▸ What you are asked to do
Determine how many lines in the material below contain the string "update", and state only that number.

▸ Task data

----------

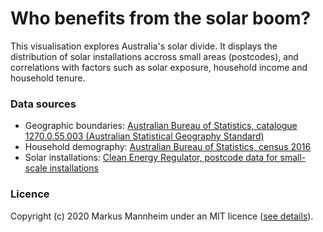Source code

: # Who benefits from the solar boom?
This visualisation explores Australia's solar divide.
It displays the distribution of solar installations accross small areas (postcodes), and correlations with factors such as solar exposure, household income and household tenure.
### Data sources
- Geographic boundaries: [Australian Bureau of Statistics, catalogue 1270.0.55.003 (Australian Statistical Geography Standard)](https://www.abs.gov.au/AUSSTATS/abs@.nsf/DetailsPage/1270.0.55.003July%202016)
- Household demography: [Australian Bureau of Statistics, census 2016](https://www.abs.gov.au/census)
- Solar installations: [Clean Energy Regulator, postcode data for small-scale installations](http://www.cleanenergyregulator.gov.au/RET/Forms-and-resources/Postcode-data-for-small-scale-installations)
### Licence
Copyright (c) 2020 Markus Mannheim under an MIT licence ([see details](./licence.txt)).

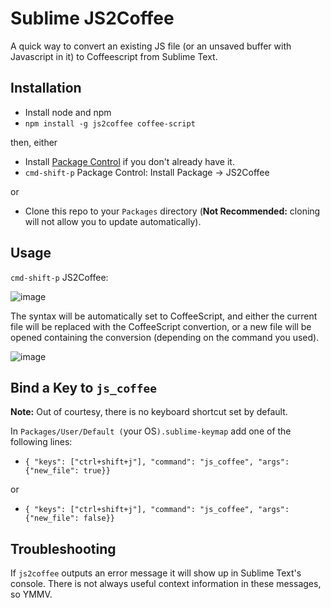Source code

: # Sublime JS2Coffee
A quick way to convert an existing JS file (or an unsaved buffer with Javascript in it) to Coffeescript from Sublime Text.


## Installation

* Install node and npm
* `npm install -g js2coffee coffee-script`

then, either

* Install [Package Control](http://wbond.net/sublime_packages/package_control) if you don't already have it.
* `cmd-shift-p` Package Control: Install Package -> JS2Coffee

or

* Clone this repo to your `Packages` directory (**Not Recommended:** cloning will not allow you to update automatically).


## Usage
 
`cmd-shift-p` JS2Coffee: 

![image](http://f.cl.ly/items/3B1l2H2K0U3r2U1E0f0U/test.js%20%E2%80%94%20sublime-js2coffee-1.jpg)

The syntax will be automatically set to CoffeeScript, and either the current file will be replaced with the CoffeeScript convertion, or a new file will be opened containing the conversion (depending on the command you used).

![image](http://f.cl.ly/items/3P3z0Z0r2K1C3c2V1r3a/untitled%20%E2%80%94%20sublime-js2coffee-2.jpg)


## Bind a Key to `js_coffee`
**Note:** Out of courtesy, there is no keyboard shortcut set by default.

In `Packages/User/Default (`your OS`).sublime-keymap` add one of the following lines:

* `{ "keys": ["ctrl+shift+j"], "command": "js_coffee", "args":{"new_file": true}}`

or

* `{ "keys": ["ctrl+shift+j"], "command": "js_coffee", "args":{"new_file": false}}`


## Troubleshooting

If `js2coffee` outputs an error message it will show up in Sublime Text's console. There is not always useful context information in these messages, so YMMV.

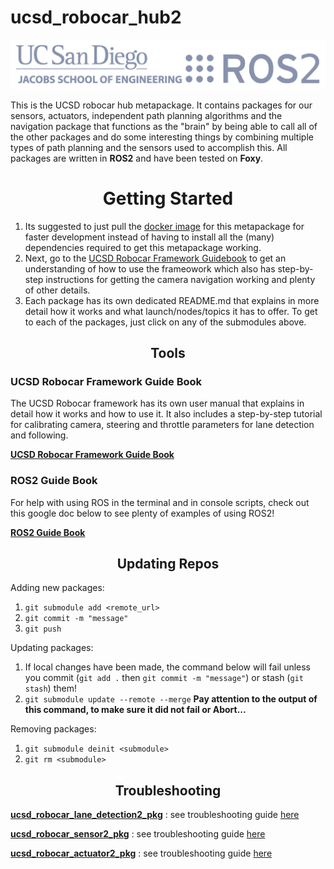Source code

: # ucsd_robocar_hub2

<img src="ucsd_ros2_logos.png">

This is the UCSD robocar hub metapackage. It contains packages for our sensors, actuators, independent path planning algorithms and the navigation package that functions as the "brain" by being able to call all of the other packages and do some interesting things by combining multiple types of path planning and the sensors used to accomplish this. All packages are written in **ROS2** and have been tested on **Foxy**.

<div align="center">

# Getting Started 

</div>

1. Its suggested to just pull the <a href="https://hub.docker.com/r/djnighti/ucsd_robocar" >docker image</a> for this metapackage for faster development instead of having to install all the (many) dependencies required to get this metapackage working.
1. Next, go to the <a href="https://docs.google.com/document/d/1YS5YGbo8evIo9Mlb0J-w2r3bZfju37Zl4UmdaN2CD2A/edit?usp=sharing" >UCSD Robocar Framework Guidebook</a> to get an understanding of how to use the frameowork which also has step-by-step instructions for getting the camera navigation working and plenty of other details.
1. Each package has its own dedicated README.md that explains in more detail how it works and what launch/nodes/topics it has to offer. To get to each of the packages, just click on any of the submodules above. 

<div align="center">

## **Tools**

</div>

### UCSD Robocar Framework Guide Book

The UCSD Robocar framework has its own user manual that explains in detail how it works and how to use it. It also includes a step-by-step tutorial for calibrating camera, steering and throttle parameters for lane detection and following.

<a href="https://docs.google.com/document/d/1YS5YGbo8evIo9Mlb0J-w2r3bZfju37Zl4UmdaN2CD2A/edit?usp=sharing" >**UCSD Robocar Framework Guide Book**</a>


### ROS2 Guide Book

For help with using ROS in the terminal and in console scripts, check out this google doc below to see plenty of examples of using ROS2!

<a href="https://docs.google.com/document/d/1DJgVLnu_vN-IXKD3QrQVF3W-JC6RiQPVugHeFAioB58/edit?usp=sharing" >**ROS2 Guide Book**</a>


<div align="center">

## **Updating Repos**

</div>

Adding new packages: 
1. `git submodule add <remote_url>`
1. `git commit -m "message"`
1. `git push`

Updating packages: 
1. If local changes have been made, the command below will fail unless you commit (`git add .` then `git commit -m "message"`) or stash (`git stash`) them! 
1. `git submodule update --remote --merge` **Pay attention to the output of this command, to make sure it did not fail or Abort...**

Removing packages:
1. `git submodule deinit <submodule>`
1. `git rm <submodule>`

<div align="center">

## Troubleshooting

</div>

[**ucsd_robocar_lane_detection2_pkg**](#ucsd_robocar_lane_detection2_pkg) : see troubleshooting guide <a href="https://gitlab.com/ucsd_robocar2/ucsd_robocar_lane_detection2_pkg/-/tree/master#troubleshooting" >here</a>

[**ucsd_robocar_sensor2_pkg**](#ucsd-robocar-sensor2-pkg) : see troubleshooting guide <a href="https://gitlab.com/ucsd_robocar2/ucsd_robocar_sensor2_pkg#troubleshooting" >here</a>

[**ucsd_robocar_actuator2_pkg**](#ucsd-robocar-actuator2-pkg) : see troubleshooting guide <a href="https://gitlab.com/ucsd_robocar2/ucsd_robocar_actuator2_pkg#troubleshooting" >here</a>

----------

▸ Solution below
2